Top of Document extract

Development and use of advanced in vitro culture systems to interrogate host-pathogen interactions in livestock species

Lab grown mini-gut in green containing a parasitic gastrointestinal nematode in red

Infectious diseases have a major impact on the welfare and productivity of animals raised for food production worldwide. Furthermore, poor productivity leads to increased carbon emissions, and the drugs used to control infections can harm the environment and reduce biodiversity. Therefore, better control of infections in food producing animals will play a key role in achieving important policy goals, including Net-Zero and Biodiversity targets.

Understanding how pathogens interact with their host to cause disease is important as it can lead to the development of new methods for disease control. However, this can be technically challenging – not least because these interactions take place inside the animal and out of sight of the investigator! To address this, we are developing “organoids”, which are mini-organs from livestock, grown in laboratory petri dishes, to study host-pathogen interactions at microscopic and molecular levels. The technology should enable us to identify pathogen proteins that are essential for infection and to apply this knowledge in the development of novel vaccines.

Stage

Work in Progress

Purpose

Improvements in animal health and welfare are key components in the drive for increased sustainability in livestock agriculture. Disease-free animals mean higher efficiency, which in turn leads to lower carbon emissions, better land use and improved biodiversity. Healthier animals lead to healthier people through the reduced use of antibiotics in animals, slowing down the selection of antibiotic resistant bacteria, and fewer infections transmitted from animals to humans.

Designing new ways of controlling diseases requires an improved understanding of how pathogens (viruses, bacteria, fungi and parasites) are able to infect their host and cause disease. Hosts and pathogens interact on a microscopic and molecular level and therefore investigating this battleground within a live animal is challenging. A desire to address this challenge fueled our development of livestock-derived “organoids” - miniature lab-grown organ tissues. Organoids mimic important features of the tissue they represent, in particular the variety of cell types present and the three-dimensional structures they form, making them functionally similar to real organs.

In the lab organoids are used as experimental disease models, where we infect them with a pathogen or expose them to pathogen molecules in a systematic and controlled manner. This allows us to define important cellular and molecular interactions taking place during an infection and identify pathogen molecules essential for successful infections that can be targeted by novel drugs and/or vaccines - importantly, using organoids in research reduces the need for live animal experiments.

Bottom of Document extract

Instructions:
a - In the passage on livestock organoids, what does using organoids in research reduce the need for?
b - Continue the passage on livestock organoids, picking up after its final sentence.

Top of Available data

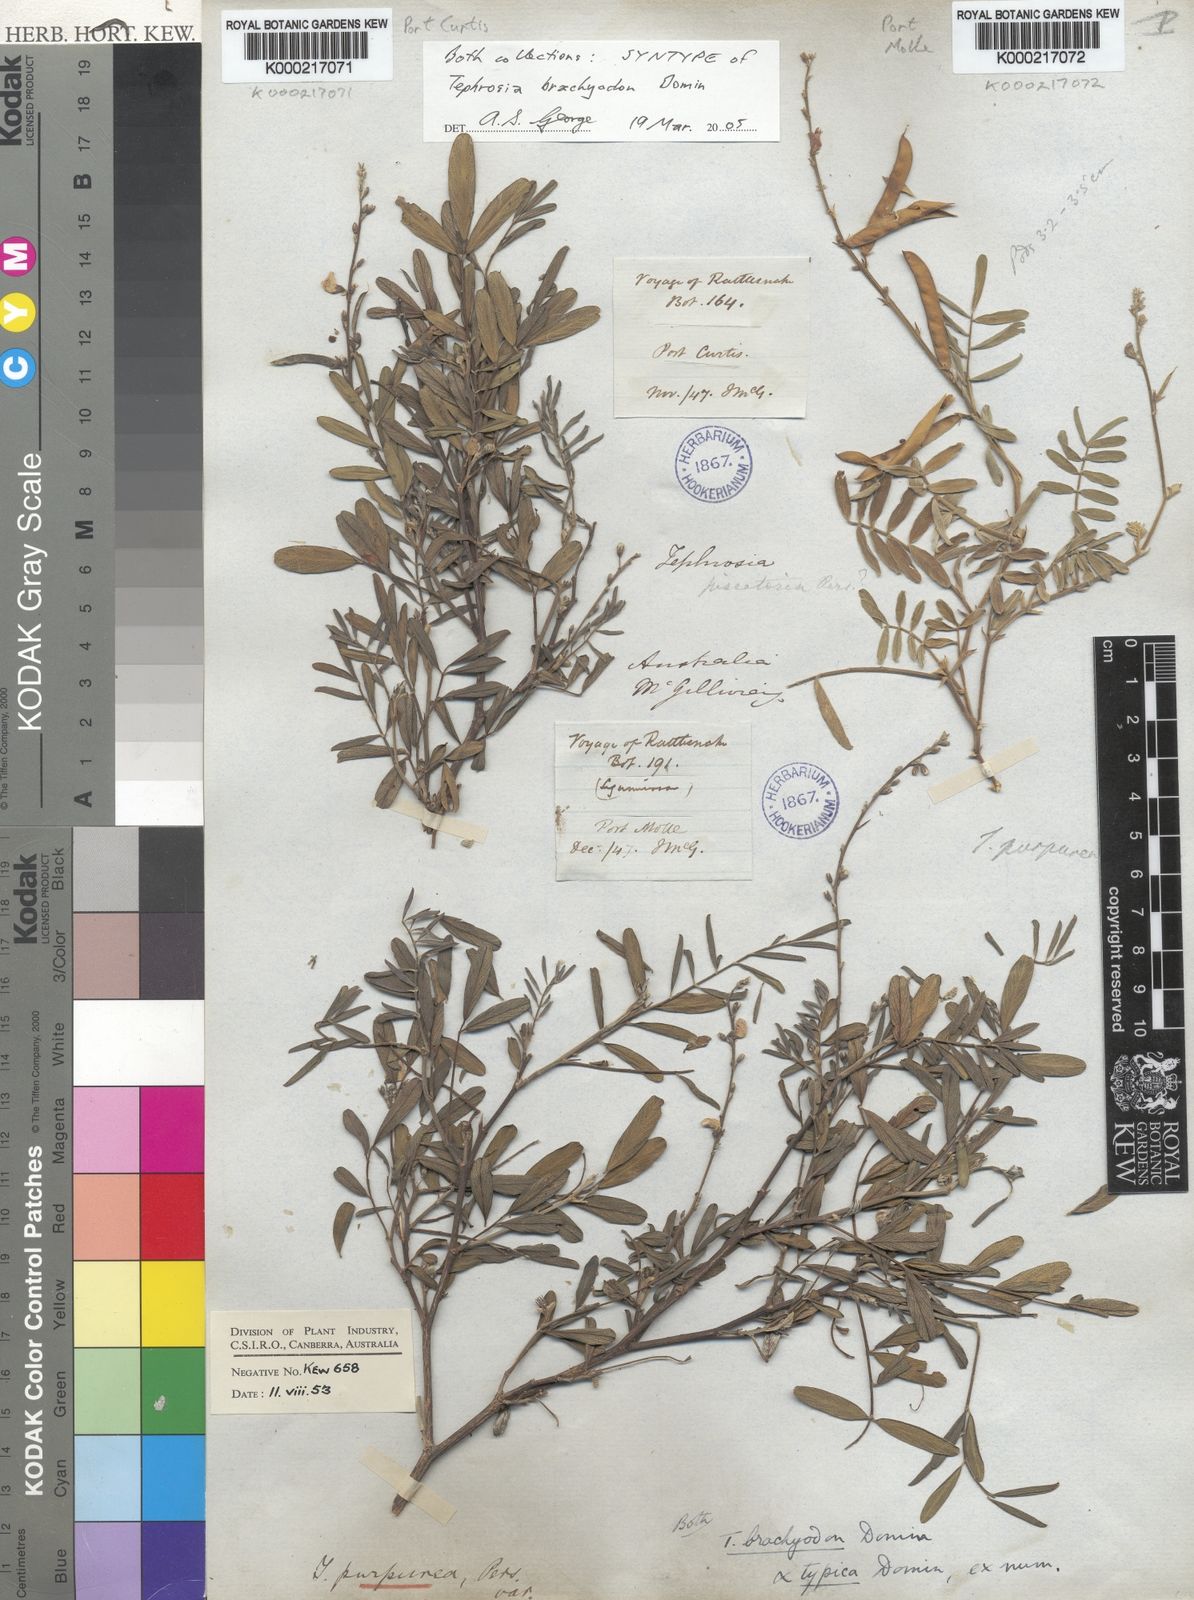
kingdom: Plantae
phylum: Tracheophyta
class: Magnoliopsida
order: Fabales
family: Fabaceae
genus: Tephrosia
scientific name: Tephrosia brachyodon
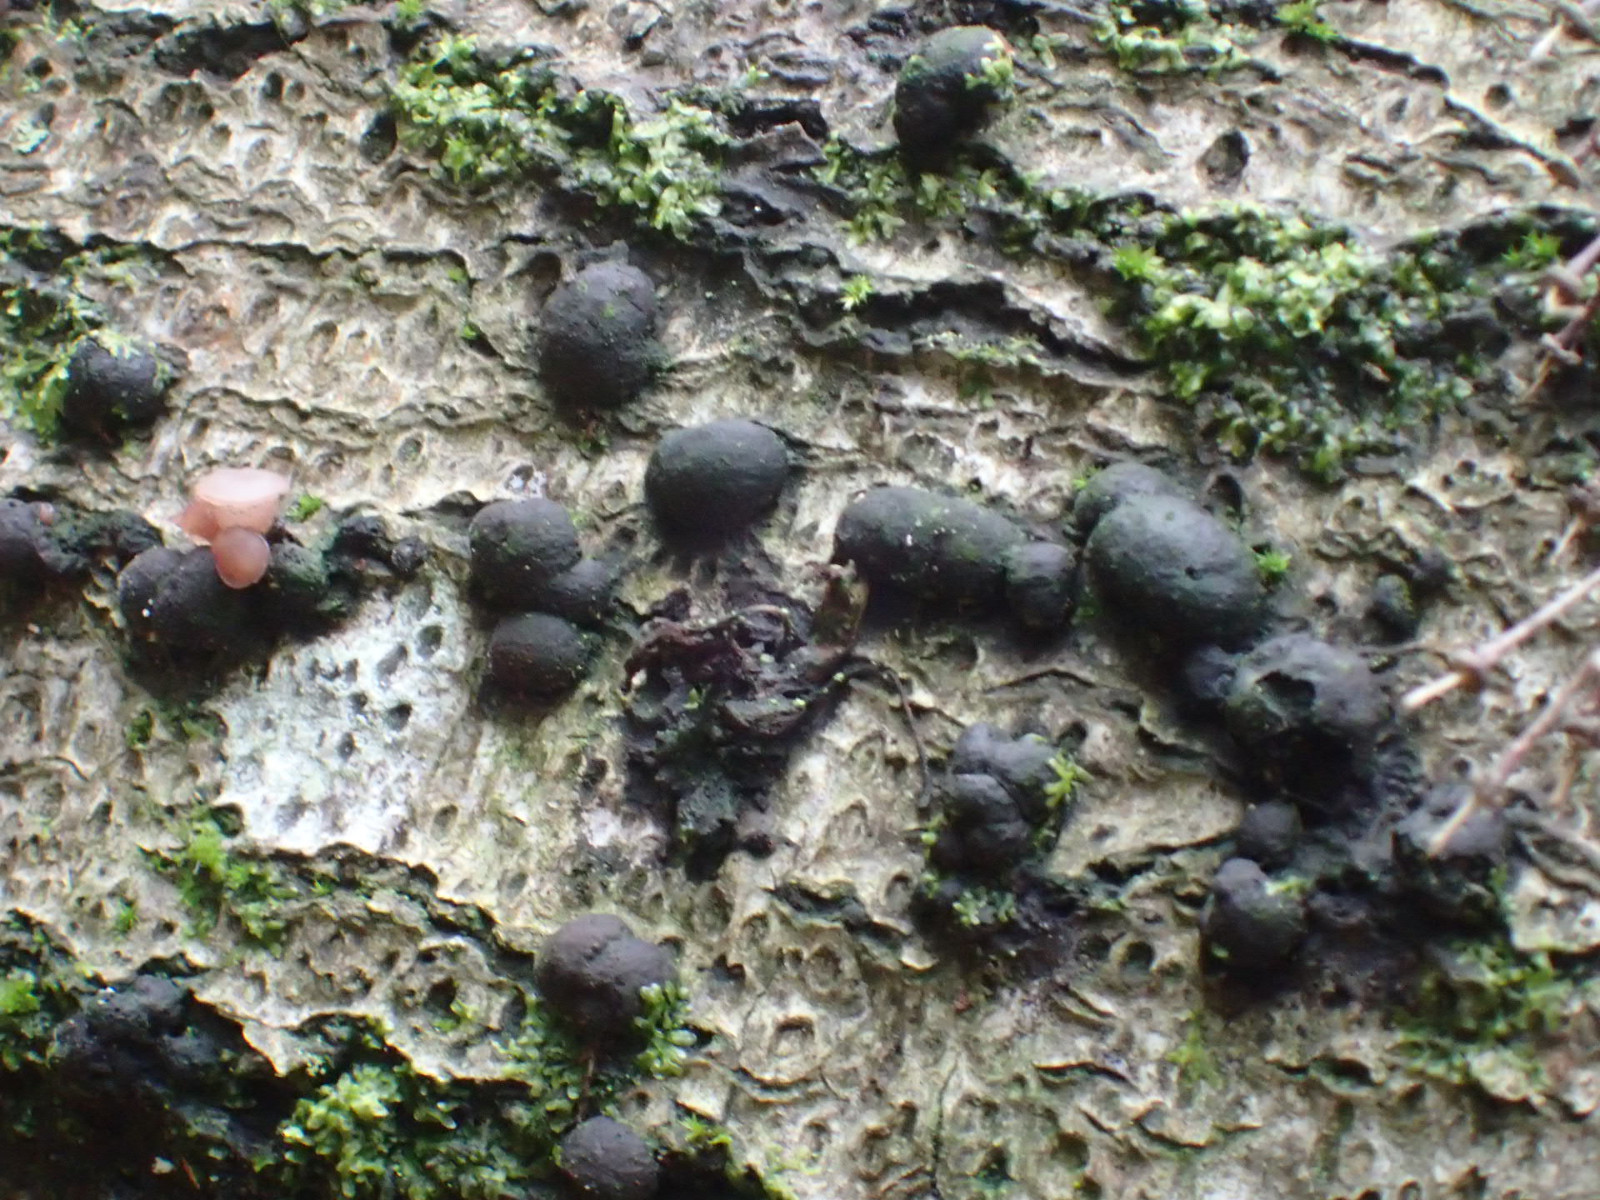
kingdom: Fungi
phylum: Ascomycota
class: Sordariomycetes
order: Xylariales
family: Xylariaceae
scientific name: Xylariaceae
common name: stødsvampfamilien
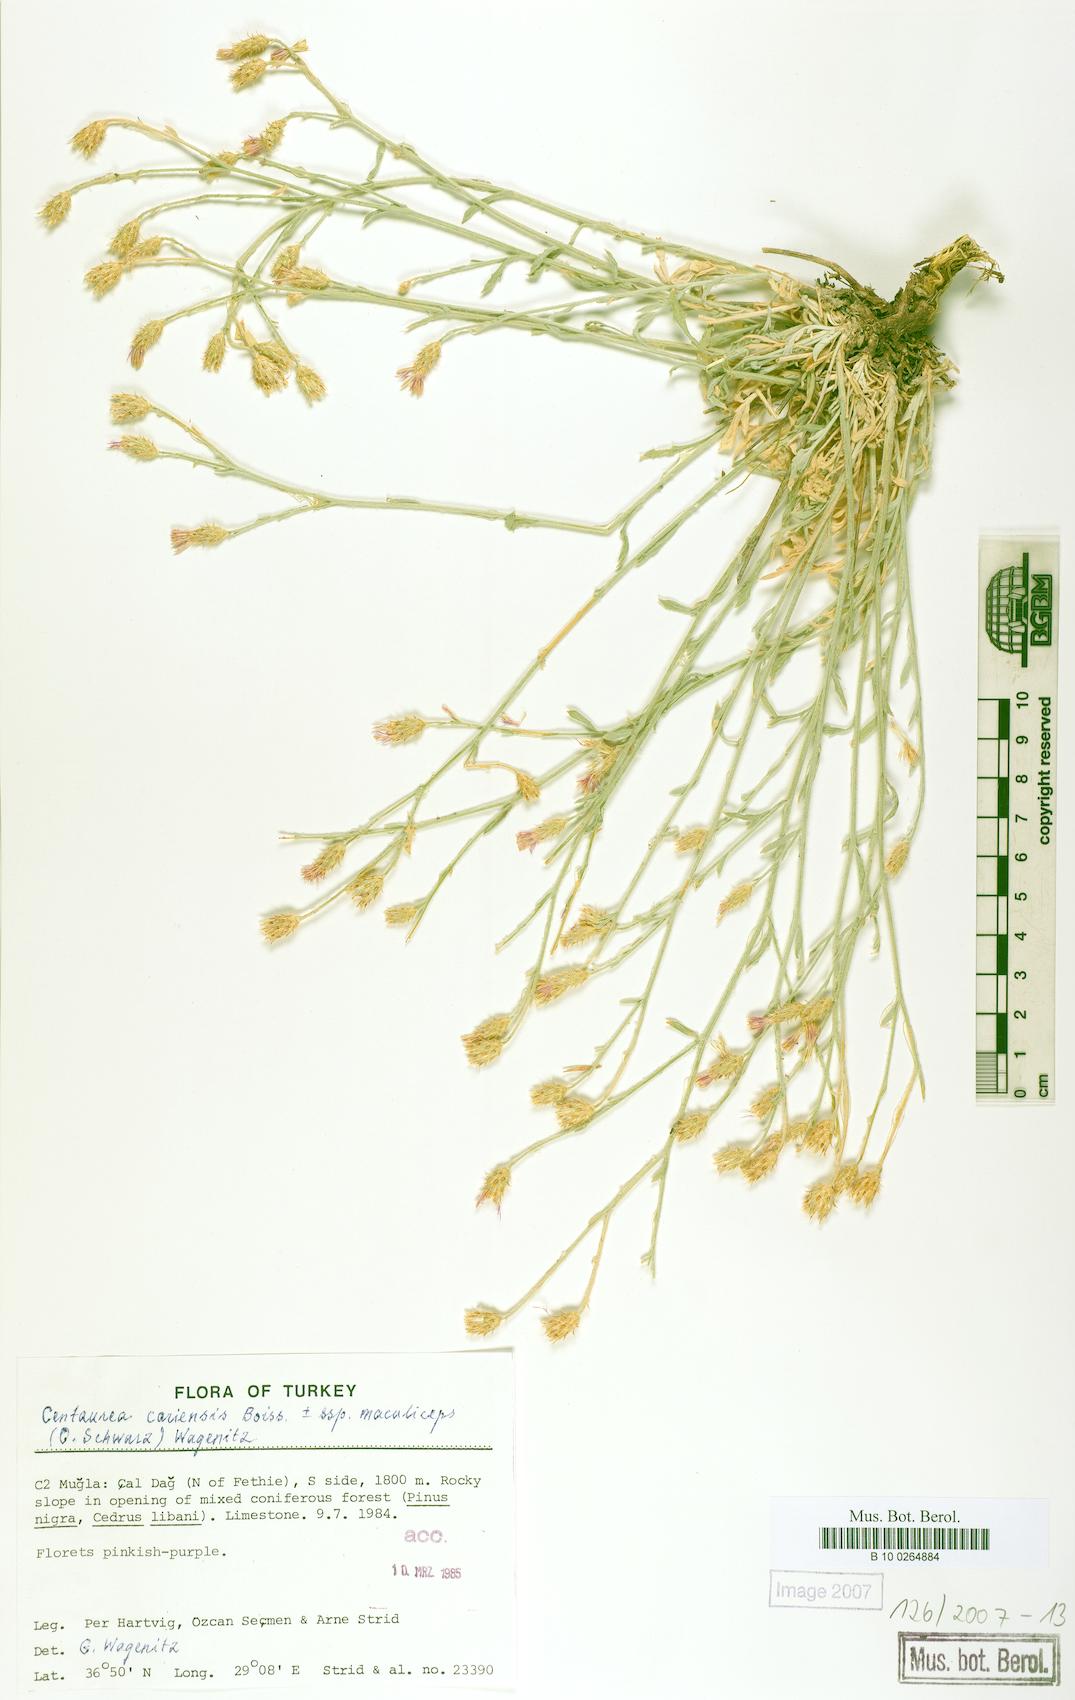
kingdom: Plantae
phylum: Tracheophyta
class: Magnoliopsida
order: Asterales
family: Asteraceae
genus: Centaurea
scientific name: Centaurea cariensis
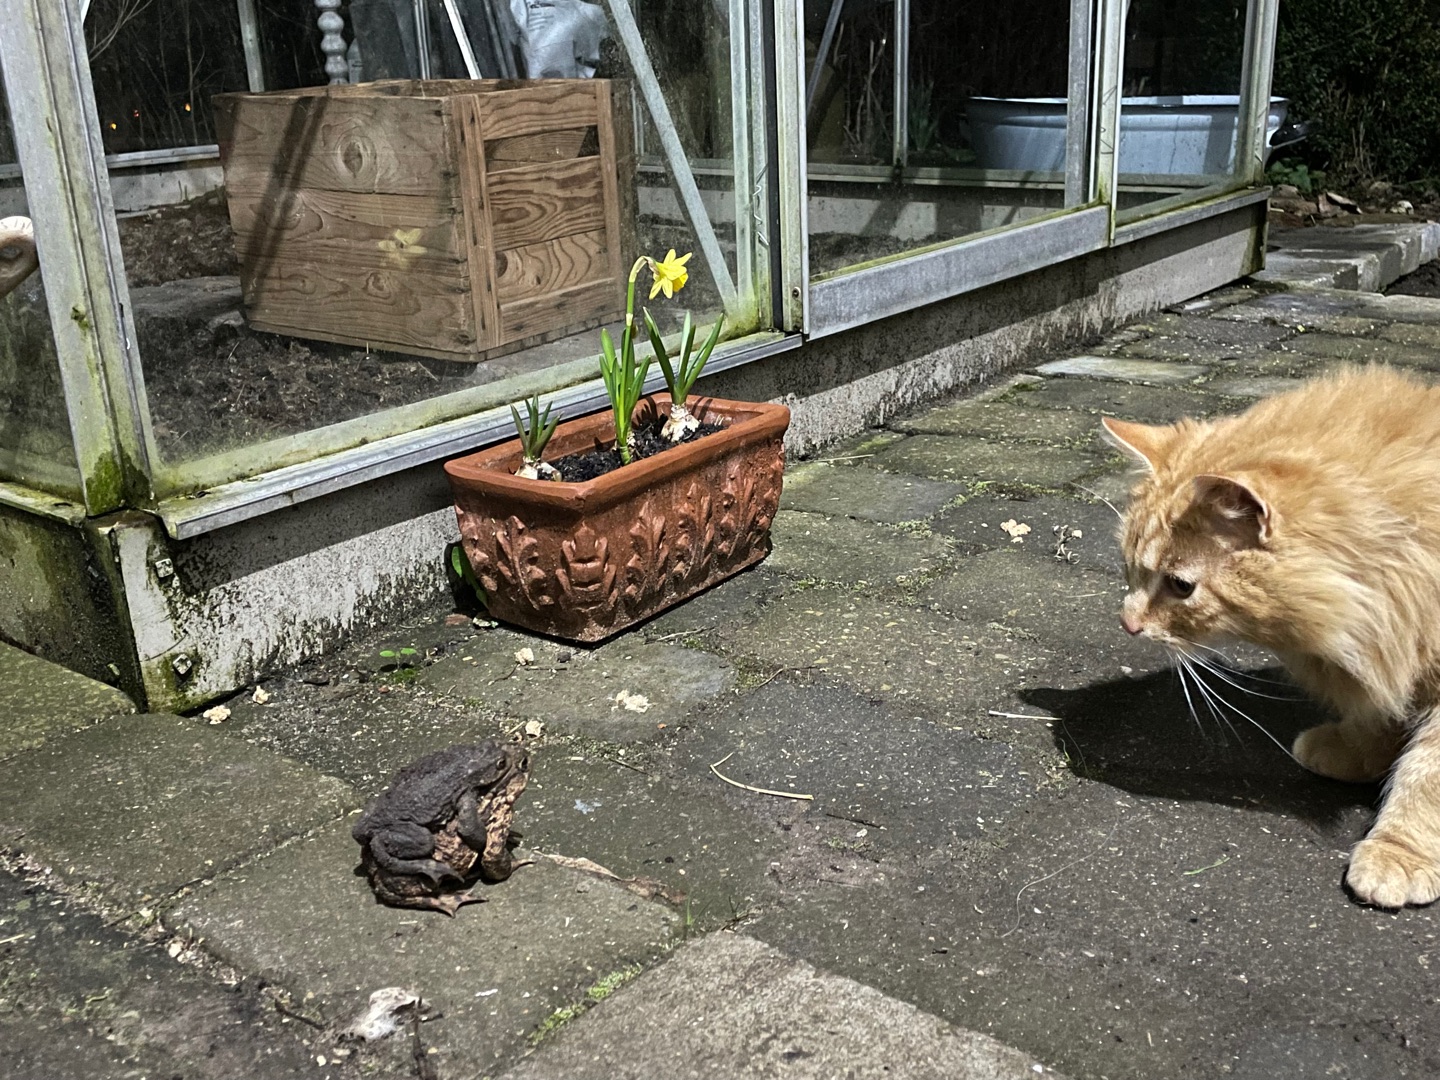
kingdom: Animalia
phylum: Chordata
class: Amphibia
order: Anura
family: Bufonidae
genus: Bufo
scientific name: Bufo bufo
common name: Skrubtudse
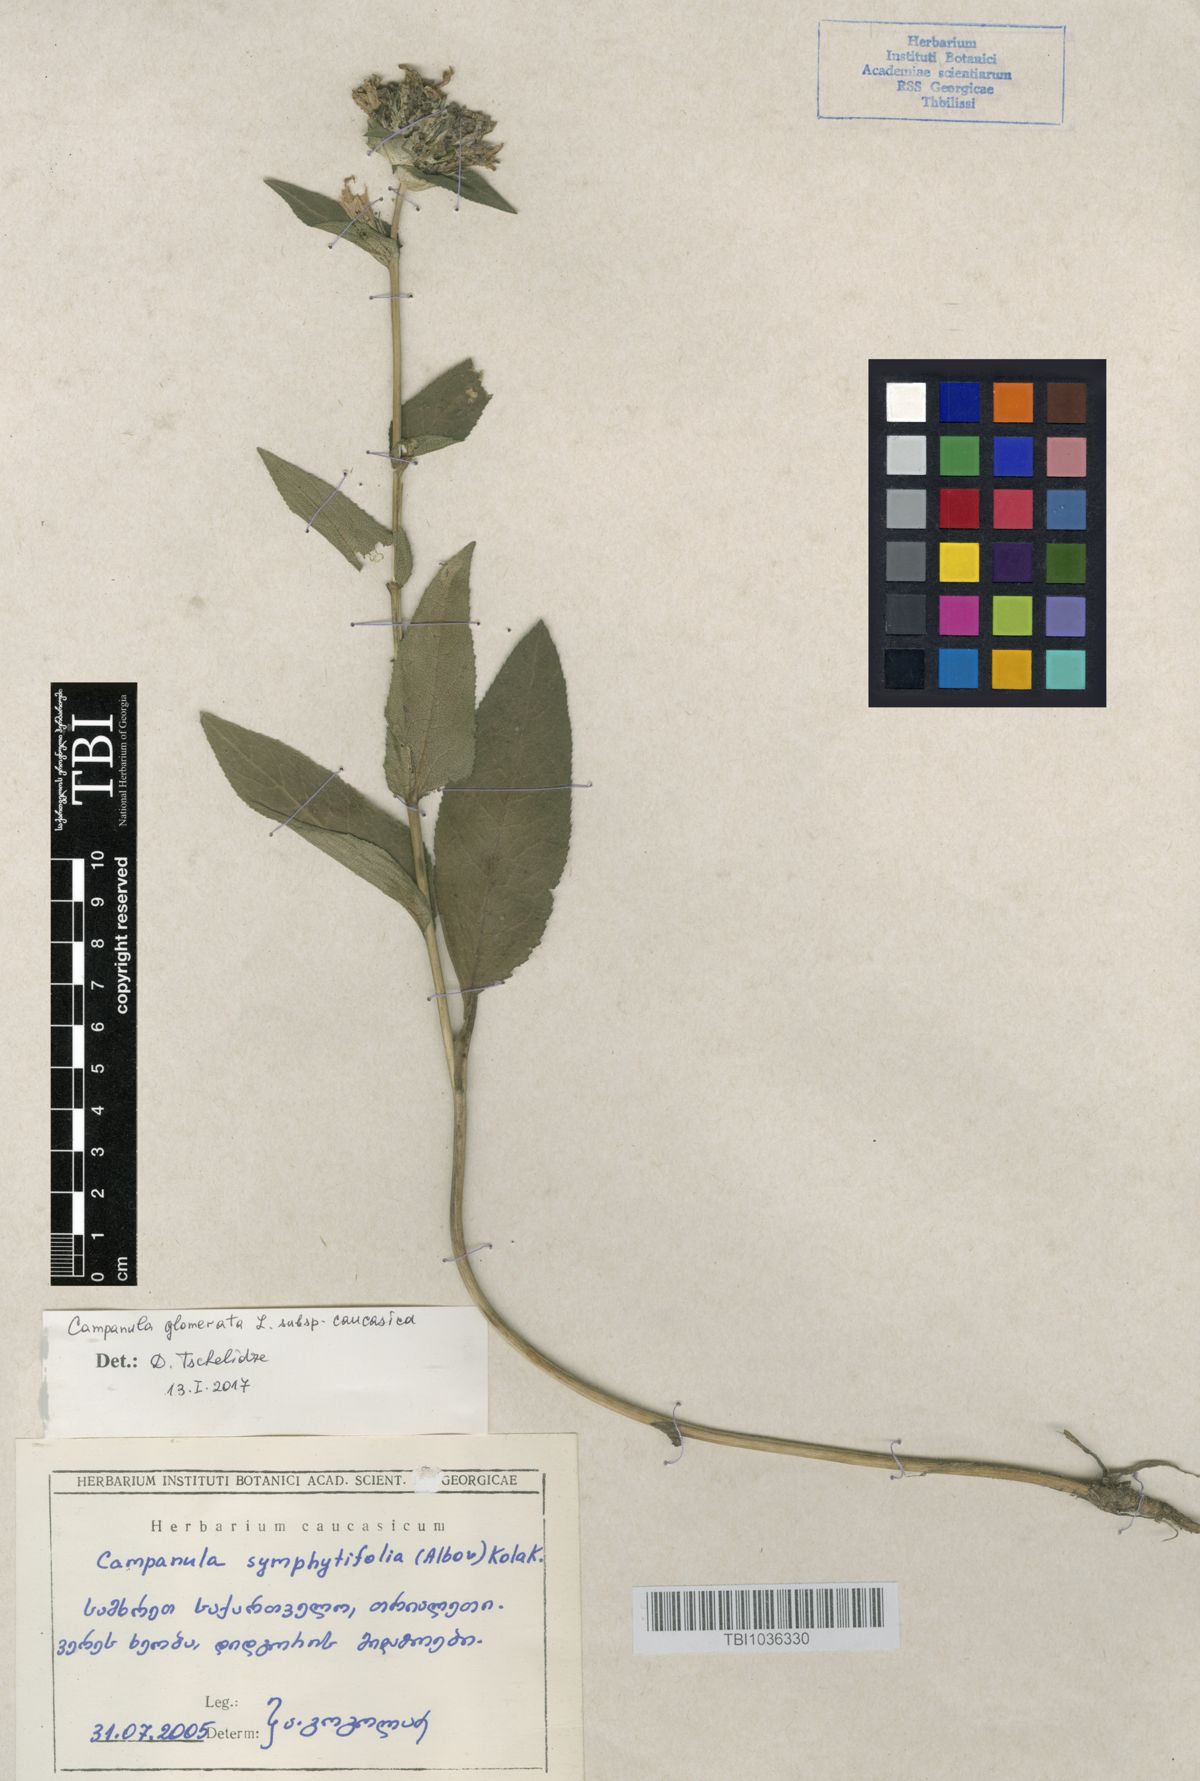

Bottom of Available data

Answers provided:
a - Live animal experiments.

b -
Results

Our research began by growing organoids and demonstrating they are valid models for studying diseases in livestock. Initially, we collected cells from gut tissue from sheep and cultured them in a three-dimensional gel matrix in the presence of growth factors.  Under these conditions, the cells became organised into three-dimensional structures (organoids) that closely resemble glandular structures within normal sheep gut. The organoids were then analyzed by microscopy and molecular tools to demonstrate the presence of specialised cell types that we would expect to see in the original animal organ.

Image: Bovine intestinal organoids (mini-guts) viewed down a microscope.

This work revealed that organoids were representative of the tissue from which they were derived, and therefore a valid model for studying disease in livestock and we have since expanded our work to create organoids from cattle, pigs, and horses, making SEFARI scientists world-leading in this technology. Moreover, we are now developing livestock organoids from other tissues that represent key sites of infection, including the lung, mammary gland and liver. We are also using different organoid cultures to model interactions that occur between the host tissues and pathogens ranging from parasitic worms in the guts of sheep and cattle to bacterial infections of the ruminant mammary gland and intestines and viral infections of the lung. Through our continued development and application of species- and tissue-specific organoids in the context of certain livestock diseases, it is our aim to translate new knowledge of host:pathogen interactions into novel disease interventions, such as vaccines. Specifically, we are actively applying our organoid models to a range of particularly pressing and economically important parasitic, bacterial and viral diseases of livestock, including bovine and ovine parasitic gastro-enteritis caused by gastro-intestinal nematodes (GINs); Johne’s disease in sheep and cattle, caused by Mycobacterium avium subsp. paratuberculosis (MAP); Ovine Pulmonary Adenocarcinoma (OPA) in sheep, caused by Jaagsiekte sheep retrovirus (JSRV); mastitis in cattle and sheep and liver fluke infection in cattle and sheep.

Two posters have been produced (alongside the research papers listed below). Further poster details are available on request from the research team.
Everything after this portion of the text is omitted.